_DATA SECTION_:

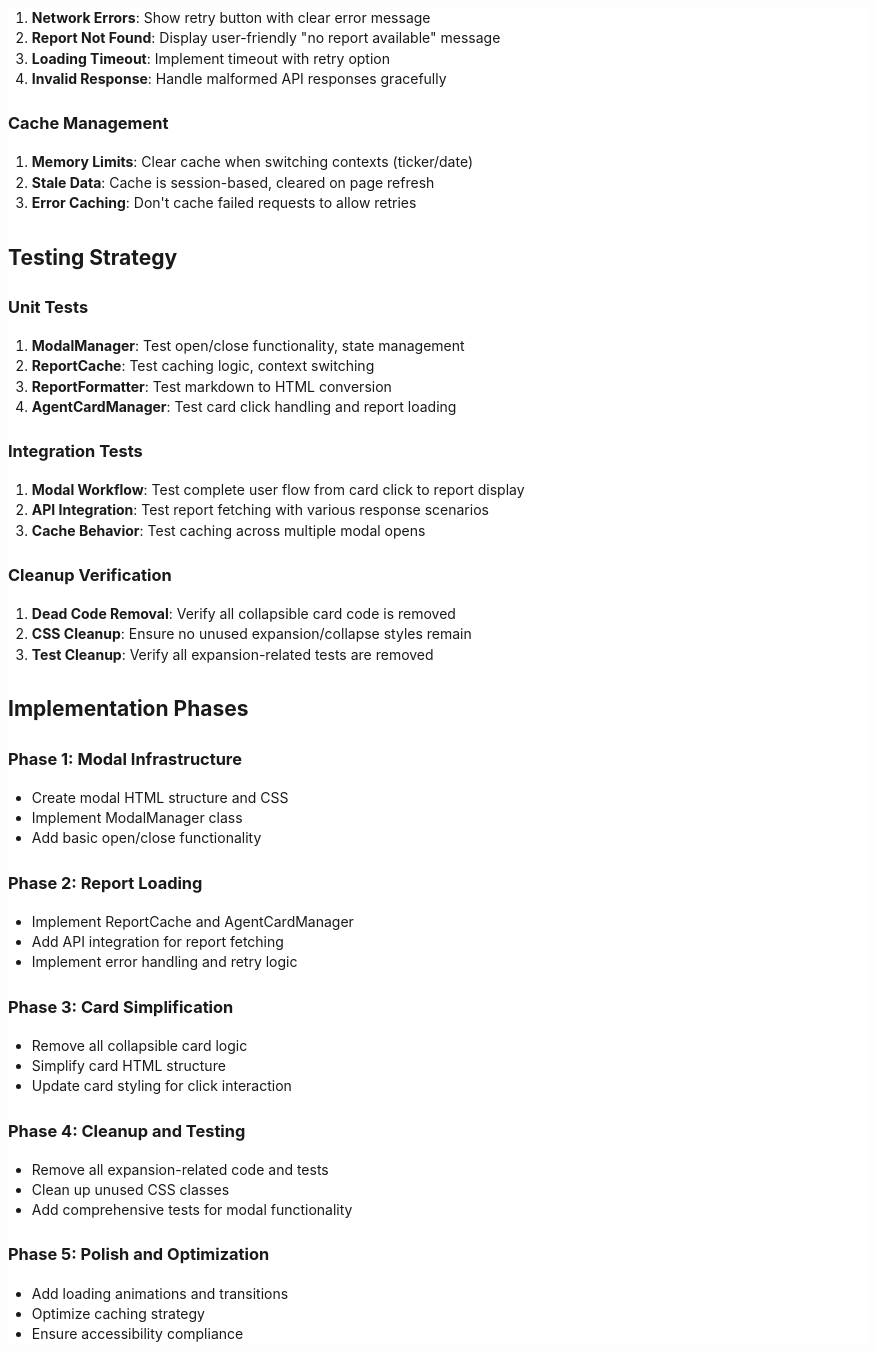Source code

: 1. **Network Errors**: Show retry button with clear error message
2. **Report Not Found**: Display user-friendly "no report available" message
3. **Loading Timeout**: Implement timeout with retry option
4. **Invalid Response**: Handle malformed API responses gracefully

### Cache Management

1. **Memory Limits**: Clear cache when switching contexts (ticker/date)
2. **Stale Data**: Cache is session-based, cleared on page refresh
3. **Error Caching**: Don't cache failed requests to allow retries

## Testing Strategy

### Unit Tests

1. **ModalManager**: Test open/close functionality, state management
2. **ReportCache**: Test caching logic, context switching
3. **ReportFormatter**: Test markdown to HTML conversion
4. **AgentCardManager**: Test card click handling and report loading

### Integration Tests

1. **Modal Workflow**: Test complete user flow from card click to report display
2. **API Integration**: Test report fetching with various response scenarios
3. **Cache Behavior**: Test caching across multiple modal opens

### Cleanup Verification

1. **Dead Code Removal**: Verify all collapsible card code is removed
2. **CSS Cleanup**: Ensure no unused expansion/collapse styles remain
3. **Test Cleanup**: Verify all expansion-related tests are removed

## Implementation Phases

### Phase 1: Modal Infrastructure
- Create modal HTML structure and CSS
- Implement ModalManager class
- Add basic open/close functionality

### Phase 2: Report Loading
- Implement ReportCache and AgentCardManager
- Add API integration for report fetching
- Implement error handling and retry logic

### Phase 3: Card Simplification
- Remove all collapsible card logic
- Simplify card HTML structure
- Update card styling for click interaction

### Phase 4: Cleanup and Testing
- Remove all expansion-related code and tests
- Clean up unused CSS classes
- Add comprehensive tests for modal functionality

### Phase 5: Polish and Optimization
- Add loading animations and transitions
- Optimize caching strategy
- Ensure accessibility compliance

--

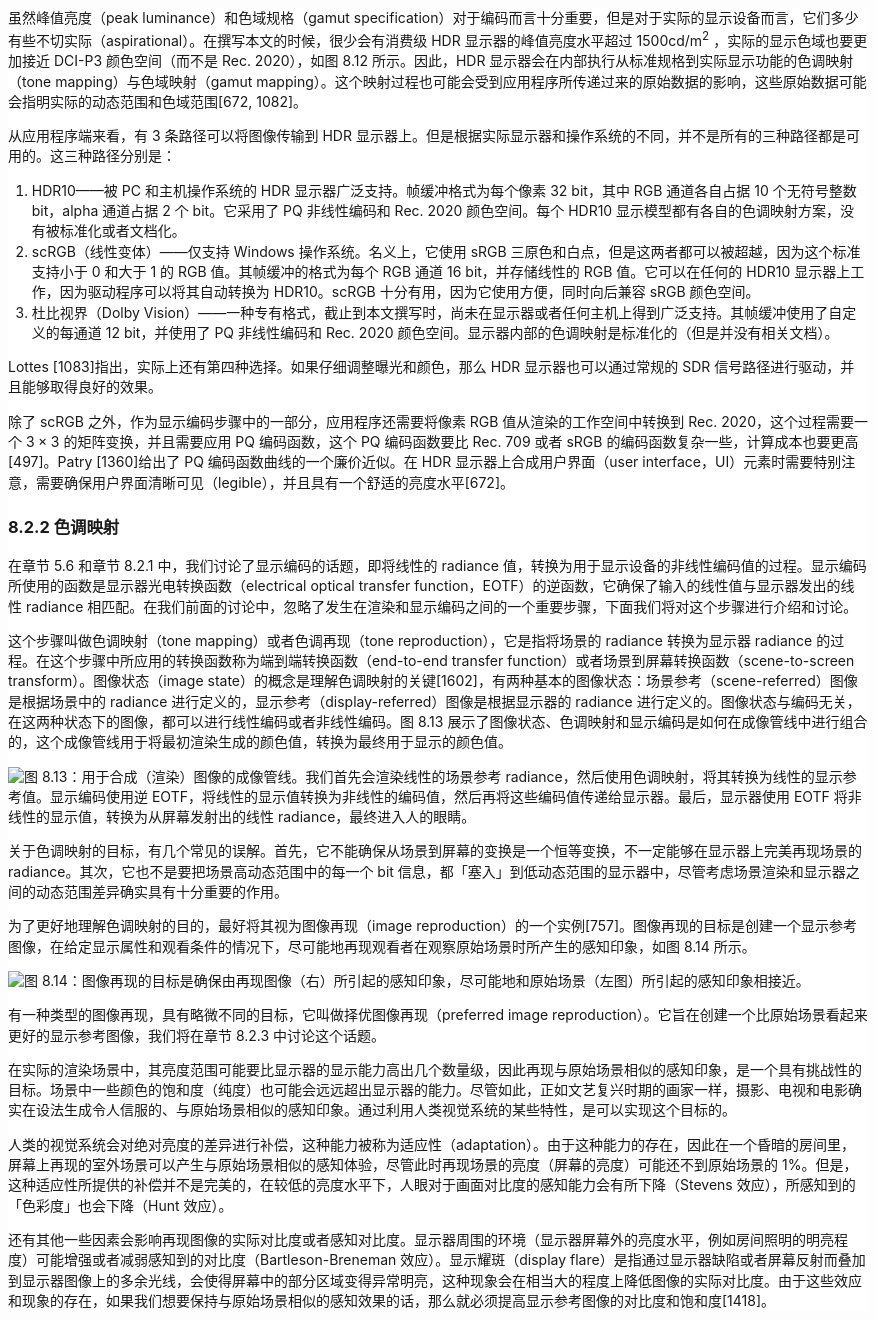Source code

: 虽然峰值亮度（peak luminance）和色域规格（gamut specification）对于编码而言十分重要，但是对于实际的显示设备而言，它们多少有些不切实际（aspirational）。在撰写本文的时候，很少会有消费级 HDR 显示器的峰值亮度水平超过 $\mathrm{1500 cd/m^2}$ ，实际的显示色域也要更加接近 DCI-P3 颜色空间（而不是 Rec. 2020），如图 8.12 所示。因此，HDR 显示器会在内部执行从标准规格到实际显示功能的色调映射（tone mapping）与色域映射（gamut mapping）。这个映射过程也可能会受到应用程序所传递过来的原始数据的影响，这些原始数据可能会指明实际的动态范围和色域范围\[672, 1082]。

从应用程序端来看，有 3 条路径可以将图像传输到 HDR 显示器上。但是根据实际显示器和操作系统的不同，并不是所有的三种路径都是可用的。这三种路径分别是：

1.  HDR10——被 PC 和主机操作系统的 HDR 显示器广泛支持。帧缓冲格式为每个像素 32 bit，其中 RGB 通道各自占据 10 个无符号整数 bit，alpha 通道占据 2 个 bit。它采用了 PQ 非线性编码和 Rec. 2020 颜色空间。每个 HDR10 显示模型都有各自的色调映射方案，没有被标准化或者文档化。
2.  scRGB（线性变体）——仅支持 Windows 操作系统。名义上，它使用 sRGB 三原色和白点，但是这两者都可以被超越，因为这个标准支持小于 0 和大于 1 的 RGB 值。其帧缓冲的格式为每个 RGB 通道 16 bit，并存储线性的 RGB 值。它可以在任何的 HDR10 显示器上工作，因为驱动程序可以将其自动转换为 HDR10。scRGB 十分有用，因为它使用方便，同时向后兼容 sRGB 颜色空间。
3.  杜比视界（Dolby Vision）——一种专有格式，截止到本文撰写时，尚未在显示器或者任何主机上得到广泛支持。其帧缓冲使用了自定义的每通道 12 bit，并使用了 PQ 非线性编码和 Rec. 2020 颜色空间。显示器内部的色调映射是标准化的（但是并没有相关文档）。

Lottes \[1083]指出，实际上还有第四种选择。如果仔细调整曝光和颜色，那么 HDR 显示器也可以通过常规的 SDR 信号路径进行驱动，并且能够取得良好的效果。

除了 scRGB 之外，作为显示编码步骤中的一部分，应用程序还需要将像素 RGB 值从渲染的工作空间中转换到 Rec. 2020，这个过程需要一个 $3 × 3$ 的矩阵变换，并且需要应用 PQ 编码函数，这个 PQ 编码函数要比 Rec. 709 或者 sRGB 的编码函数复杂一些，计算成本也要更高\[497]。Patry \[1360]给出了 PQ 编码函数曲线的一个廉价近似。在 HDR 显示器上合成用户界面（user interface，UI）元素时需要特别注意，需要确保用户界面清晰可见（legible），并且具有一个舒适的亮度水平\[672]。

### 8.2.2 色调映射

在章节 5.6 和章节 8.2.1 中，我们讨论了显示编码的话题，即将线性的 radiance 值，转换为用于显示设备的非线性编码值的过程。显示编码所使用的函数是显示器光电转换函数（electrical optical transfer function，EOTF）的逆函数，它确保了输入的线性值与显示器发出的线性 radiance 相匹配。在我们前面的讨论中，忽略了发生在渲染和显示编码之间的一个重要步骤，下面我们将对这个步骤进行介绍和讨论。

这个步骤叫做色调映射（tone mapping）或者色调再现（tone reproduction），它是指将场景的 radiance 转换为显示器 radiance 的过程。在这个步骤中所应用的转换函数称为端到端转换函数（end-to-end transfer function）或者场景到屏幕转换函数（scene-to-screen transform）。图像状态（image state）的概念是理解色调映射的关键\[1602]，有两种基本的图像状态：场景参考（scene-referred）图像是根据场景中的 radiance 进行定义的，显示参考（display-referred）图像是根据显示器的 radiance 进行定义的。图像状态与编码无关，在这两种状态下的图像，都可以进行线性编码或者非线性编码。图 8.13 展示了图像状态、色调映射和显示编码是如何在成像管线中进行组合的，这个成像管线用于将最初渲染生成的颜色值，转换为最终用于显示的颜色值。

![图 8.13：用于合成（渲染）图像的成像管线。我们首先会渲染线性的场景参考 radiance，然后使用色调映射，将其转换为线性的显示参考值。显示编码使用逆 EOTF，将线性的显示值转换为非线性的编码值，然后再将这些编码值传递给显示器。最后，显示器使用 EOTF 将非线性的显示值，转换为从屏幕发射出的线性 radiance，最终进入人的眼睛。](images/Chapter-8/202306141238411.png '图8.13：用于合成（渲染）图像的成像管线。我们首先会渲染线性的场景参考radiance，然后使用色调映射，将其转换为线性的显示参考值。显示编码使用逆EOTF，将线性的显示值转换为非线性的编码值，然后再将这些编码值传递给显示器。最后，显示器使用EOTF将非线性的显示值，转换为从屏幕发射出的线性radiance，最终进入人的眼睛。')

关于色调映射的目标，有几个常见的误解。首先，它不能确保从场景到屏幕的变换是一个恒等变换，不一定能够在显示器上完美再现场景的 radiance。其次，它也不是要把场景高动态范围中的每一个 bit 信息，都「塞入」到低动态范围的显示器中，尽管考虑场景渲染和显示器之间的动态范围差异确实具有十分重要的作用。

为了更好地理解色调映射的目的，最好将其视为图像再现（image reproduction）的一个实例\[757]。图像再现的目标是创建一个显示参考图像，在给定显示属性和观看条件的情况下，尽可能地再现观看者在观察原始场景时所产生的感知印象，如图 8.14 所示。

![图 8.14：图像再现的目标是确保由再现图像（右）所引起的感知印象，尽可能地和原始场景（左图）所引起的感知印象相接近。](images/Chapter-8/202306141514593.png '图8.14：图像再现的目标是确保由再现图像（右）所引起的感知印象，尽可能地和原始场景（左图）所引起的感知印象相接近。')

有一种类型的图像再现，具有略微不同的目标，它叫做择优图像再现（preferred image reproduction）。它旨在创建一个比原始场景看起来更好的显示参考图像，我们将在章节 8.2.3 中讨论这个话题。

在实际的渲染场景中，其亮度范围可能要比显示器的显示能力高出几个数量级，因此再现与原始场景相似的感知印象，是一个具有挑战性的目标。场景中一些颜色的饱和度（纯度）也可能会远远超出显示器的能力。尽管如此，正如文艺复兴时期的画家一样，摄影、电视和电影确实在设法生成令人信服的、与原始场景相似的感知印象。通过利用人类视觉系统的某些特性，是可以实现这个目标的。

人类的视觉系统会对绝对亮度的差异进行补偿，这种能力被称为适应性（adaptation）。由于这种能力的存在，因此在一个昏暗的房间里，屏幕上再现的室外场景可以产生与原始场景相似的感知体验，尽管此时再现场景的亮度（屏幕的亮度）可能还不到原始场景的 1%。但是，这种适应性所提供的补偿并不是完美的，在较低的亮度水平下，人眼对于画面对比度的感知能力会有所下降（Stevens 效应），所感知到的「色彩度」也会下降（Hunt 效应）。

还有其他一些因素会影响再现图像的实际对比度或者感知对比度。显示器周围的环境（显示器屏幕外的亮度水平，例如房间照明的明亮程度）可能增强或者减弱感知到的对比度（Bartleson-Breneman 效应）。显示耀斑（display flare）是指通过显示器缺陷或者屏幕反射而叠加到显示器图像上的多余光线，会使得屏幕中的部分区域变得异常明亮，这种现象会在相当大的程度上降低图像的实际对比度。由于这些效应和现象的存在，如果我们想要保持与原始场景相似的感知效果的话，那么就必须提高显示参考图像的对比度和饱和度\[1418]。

_PROBLEM DESCRIPTION_:
Of the entries above, transcribe exactly those lines that fall between the line containing "- Add API integration for report fetching" and the line containing "- Ensure accessibility compliance", together with those two lines.

_RESULT OF THE TASK_:
- Add API integration for report fetching
- Implement error handling and retry logic

### Phase 3: Card Simplification
- Remove all collapsible card logic
- Simplify card HTML structure
- Update card styling for click interaction

### Phase 4: Cleanup and Testing
- Remove all expansion-related code and tests
- Clean up unused CSS classes
- Add comprehensive tests for modal functionality

### Phase 5: Polish and Optimization
- Add loading animations and transitions
- Optimize caching strategy
- Ensure accessibility compliance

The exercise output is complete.